======== Material provided

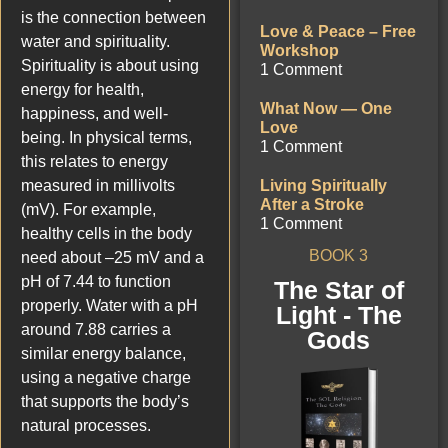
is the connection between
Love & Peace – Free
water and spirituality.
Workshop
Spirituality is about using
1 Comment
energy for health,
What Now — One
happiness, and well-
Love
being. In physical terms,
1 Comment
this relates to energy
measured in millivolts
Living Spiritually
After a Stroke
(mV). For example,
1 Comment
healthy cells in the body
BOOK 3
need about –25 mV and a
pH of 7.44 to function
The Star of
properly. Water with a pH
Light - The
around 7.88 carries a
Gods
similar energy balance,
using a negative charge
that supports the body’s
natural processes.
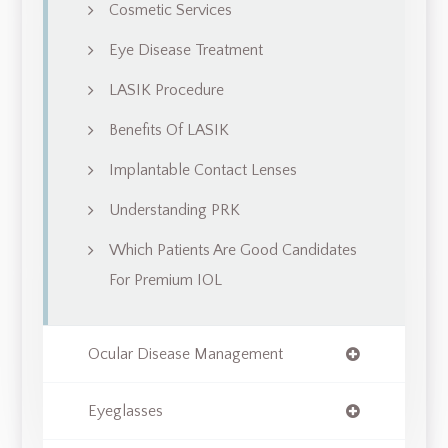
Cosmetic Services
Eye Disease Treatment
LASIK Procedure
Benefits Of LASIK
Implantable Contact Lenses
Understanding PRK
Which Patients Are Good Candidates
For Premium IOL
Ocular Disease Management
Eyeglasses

================

Exercise prompt —
Write down exactly the line that contains "Understanding PRK" along with all later lines of the material, ending at its final line.

Solution —
Understanding PRK
Which Patients Are Good Candidates
For Premium IOL
Ocular Disease Management
Eyeglasses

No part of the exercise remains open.